**ABOUT THIS EXERCISE:**
Leave the pictures out. Retype exactly the lines below from the one containing "rights reserved." through the one containing "Анатерм-5МД", and no others.

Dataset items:
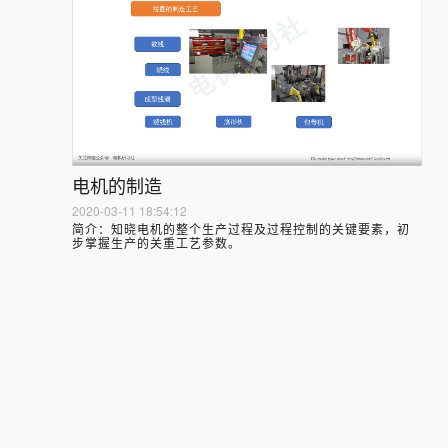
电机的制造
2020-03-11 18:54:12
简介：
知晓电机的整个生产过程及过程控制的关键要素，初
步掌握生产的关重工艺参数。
---
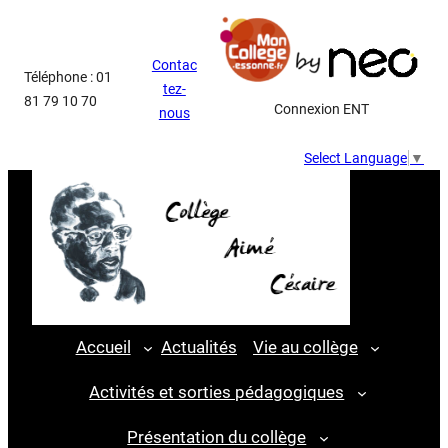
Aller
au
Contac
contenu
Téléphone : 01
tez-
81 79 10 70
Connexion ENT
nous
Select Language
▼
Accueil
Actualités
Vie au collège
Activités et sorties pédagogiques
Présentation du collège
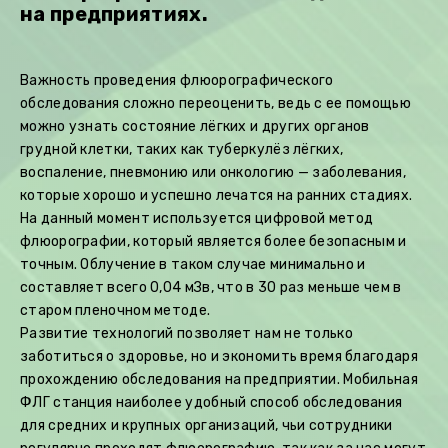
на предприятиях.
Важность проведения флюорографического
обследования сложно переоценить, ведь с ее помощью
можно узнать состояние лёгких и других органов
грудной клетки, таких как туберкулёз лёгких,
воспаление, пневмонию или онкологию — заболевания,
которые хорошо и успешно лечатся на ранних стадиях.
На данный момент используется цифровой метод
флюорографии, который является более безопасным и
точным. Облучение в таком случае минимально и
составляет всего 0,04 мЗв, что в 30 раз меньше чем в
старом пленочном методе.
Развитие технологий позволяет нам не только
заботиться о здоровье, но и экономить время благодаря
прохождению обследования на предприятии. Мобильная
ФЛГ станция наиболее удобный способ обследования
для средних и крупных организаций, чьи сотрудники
* * *
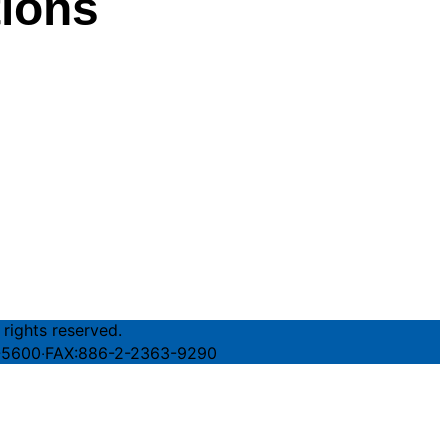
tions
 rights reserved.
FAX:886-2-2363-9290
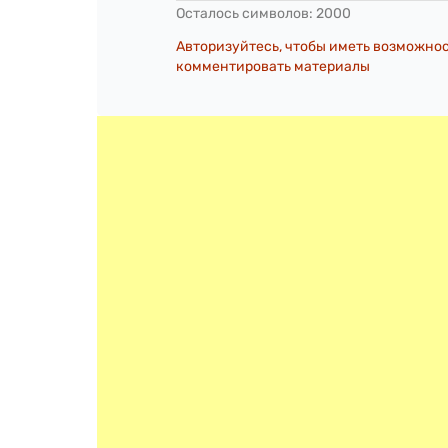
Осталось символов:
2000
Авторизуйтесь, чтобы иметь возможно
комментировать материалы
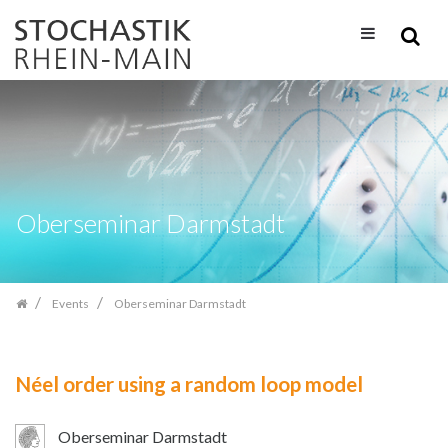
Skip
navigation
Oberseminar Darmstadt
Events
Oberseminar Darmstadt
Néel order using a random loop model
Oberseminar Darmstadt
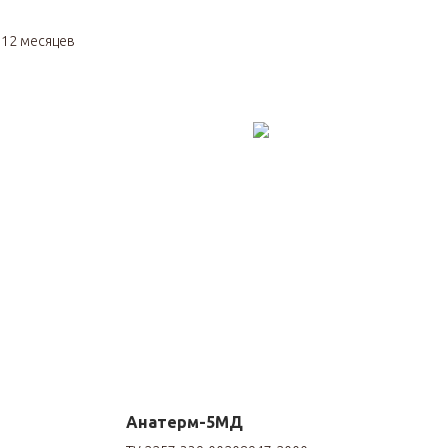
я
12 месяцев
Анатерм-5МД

**OUTPUT OF THE TASK:**
 rights reserved.
FAX:886-2-2363-9290
Осталось символов:
2000
Авторизуйтесь, чтобы иметь возможно
комментировать материалы
Skip
navigation
Oberseminar Darmstadt
Events
Oberseminar Darmstadt
Néel order using a random loop model
Oberseminar Darmstadt
я
12 месяцев
Анатерм-5МД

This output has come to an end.